The mechanism (1) according to any of the claims 6-10, wherein said first element (31) and/or said third element (33) of said first sub-assembly (15A) are rigidly connected to a cilindrical peripheral surface (10B) of said disk (10).
The mechanism (1) according to claim any of the claims 5-11, wherein said second element (32) of the first sub-assembly (15A) is plate shaped and connected to a main surface (10A) of said disk (10).
The mechanism (1) according to any of the claim 6-12, wherein said first rotating element (41) of said second sub-assembly (15B) comprises a first portion (41A) and a second portion (41B) that is fork shaped, wherein said at least one first spring element (51A, 51B) is connected between said frame (5) and said first portion (41A), and wherein said second portion (41B) interacts with said first element (31) of said first sub-assembly (15A) to prevent said re-closing movement, said second portion (41B) defining a central slot (44) for the passage of said third element (33) during said opening movement of said disk (10) and when said first rotating element (41) is at said locking position.

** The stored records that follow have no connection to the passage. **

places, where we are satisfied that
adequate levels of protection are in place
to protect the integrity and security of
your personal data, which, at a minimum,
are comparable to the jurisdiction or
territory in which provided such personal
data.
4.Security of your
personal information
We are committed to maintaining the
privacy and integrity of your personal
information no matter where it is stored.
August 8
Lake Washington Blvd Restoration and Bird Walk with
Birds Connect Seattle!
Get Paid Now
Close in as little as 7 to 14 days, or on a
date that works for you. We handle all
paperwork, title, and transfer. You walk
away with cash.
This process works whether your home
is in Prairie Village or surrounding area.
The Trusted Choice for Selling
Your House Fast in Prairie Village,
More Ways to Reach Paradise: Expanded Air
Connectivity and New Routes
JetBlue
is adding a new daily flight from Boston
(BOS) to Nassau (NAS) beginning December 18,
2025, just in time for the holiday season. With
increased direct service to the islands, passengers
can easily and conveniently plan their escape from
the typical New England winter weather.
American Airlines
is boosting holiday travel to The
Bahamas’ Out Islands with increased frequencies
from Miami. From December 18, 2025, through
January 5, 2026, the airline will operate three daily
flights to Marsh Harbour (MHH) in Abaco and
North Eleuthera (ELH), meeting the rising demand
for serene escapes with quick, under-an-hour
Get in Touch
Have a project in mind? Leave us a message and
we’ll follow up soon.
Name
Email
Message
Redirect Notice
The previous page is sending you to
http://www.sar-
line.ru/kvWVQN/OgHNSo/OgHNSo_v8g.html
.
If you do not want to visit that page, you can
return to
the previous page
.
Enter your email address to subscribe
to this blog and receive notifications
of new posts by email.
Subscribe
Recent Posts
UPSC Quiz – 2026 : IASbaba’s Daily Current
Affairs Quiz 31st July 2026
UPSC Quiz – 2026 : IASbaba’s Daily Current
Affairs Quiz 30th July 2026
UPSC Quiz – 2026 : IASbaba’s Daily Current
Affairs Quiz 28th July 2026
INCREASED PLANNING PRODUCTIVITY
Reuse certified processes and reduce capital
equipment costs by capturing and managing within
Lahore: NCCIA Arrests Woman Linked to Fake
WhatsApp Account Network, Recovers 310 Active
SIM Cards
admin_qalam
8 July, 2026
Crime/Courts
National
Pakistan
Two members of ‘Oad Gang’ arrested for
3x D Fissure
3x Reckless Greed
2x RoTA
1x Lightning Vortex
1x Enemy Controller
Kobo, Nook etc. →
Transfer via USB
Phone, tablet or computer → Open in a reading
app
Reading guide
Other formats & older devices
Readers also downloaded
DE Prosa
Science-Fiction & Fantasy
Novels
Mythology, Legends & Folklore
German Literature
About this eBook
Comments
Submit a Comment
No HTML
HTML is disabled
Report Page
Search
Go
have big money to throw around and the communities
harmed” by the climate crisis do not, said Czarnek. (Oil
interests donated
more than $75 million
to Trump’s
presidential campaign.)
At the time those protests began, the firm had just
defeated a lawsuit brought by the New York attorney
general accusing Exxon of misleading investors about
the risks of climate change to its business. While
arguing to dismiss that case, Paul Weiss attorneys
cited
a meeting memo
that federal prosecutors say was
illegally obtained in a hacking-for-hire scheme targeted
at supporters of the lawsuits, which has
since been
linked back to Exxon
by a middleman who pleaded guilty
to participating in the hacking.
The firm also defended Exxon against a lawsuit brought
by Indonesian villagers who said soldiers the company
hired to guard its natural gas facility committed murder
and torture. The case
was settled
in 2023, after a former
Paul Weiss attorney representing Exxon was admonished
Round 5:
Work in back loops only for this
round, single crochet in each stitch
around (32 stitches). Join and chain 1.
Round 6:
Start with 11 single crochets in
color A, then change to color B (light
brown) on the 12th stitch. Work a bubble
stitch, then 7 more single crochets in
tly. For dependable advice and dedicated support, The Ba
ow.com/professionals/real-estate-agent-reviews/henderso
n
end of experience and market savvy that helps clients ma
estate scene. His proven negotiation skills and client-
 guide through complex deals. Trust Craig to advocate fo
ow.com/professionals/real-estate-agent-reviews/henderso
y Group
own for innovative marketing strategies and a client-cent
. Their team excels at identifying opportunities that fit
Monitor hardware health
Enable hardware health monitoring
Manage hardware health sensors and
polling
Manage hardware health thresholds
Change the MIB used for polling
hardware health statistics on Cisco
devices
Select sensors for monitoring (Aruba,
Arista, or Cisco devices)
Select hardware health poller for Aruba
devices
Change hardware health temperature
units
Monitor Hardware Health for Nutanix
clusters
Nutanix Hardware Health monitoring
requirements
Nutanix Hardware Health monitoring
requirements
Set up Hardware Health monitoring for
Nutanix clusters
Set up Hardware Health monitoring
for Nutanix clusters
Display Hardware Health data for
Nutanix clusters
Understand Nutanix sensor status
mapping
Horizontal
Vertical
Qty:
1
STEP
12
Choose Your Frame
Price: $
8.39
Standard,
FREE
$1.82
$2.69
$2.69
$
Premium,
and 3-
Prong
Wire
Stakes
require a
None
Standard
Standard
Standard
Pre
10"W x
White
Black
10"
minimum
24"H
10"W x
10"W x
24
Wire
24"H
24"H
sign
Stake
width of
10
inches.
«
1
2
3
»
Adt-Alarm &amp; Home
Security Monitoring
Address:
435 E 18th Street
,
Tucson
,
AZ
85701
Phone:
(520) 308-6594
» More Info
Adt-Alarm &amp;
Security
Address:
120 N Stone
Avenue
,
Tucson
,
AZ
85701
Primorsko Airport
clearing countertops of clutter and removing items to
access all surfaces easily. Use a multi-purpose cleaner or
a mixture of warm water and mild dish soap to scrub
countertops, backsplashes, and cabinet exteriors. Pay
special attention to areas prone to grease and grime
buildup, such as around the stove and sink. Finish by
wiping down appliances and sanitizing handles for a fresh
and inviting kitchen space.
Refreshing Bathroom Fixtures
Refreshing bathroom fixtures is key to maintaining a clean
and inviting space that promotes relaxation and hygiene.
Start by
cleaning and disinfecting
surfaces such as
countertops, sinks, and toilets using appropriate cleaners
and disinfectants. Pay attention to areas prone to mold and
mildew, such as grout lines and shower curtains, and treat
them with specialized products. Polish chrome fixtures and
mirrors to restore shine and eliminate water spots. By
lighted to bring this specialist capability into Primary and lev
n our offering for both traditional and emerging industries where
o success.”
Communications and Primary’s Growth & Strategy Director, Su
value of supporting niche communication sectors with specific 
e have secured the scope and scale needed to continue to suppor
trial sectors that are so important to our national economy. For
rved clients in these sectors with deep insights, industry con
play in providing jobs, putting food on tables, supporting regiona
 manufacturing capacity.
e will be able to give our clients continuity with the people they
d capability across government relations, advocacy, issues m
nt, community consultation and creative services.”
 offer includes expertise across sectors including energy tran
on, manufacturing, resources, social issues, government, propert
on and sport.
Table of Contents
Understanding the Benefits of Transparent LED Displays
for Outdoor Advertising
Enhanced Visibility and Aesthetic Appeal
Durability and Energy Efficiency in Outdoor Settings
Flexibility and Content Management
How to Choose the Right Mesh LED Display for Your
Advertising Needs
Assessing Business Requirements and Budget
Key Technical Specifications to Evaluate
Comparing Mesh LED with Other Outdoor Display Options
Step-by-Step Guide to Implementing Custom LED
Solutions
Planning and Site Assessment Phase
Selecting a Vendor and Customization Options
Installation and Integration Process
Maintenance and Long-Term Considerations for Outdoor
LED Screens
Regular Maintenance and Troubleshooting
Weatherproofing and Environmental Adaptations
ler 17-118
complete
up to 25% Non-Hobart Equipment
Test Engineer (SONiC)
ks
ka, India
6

The mechanism (1) according to claim 13, wherein said second rotating element (42) comprises a front portion (42A) faced to said disk (10) and a rear portion (42B) opposed to said front portion (42A), wherein said second spring element (52) is connected to said rear portion (42B) and to a wall of said frame (5), wherein said front portion (42A) is provided with a locking pawl (47) that protrudes towards said first rotating element (41) and wherein said first portion (41A) of said first rotating element (41) comprises a bottom seat (48) in which said locking pawl (47) inserts when said first rotating element (41) reaches said unlocking position due to the action of said second element (32) of said first sub-assembly (15A).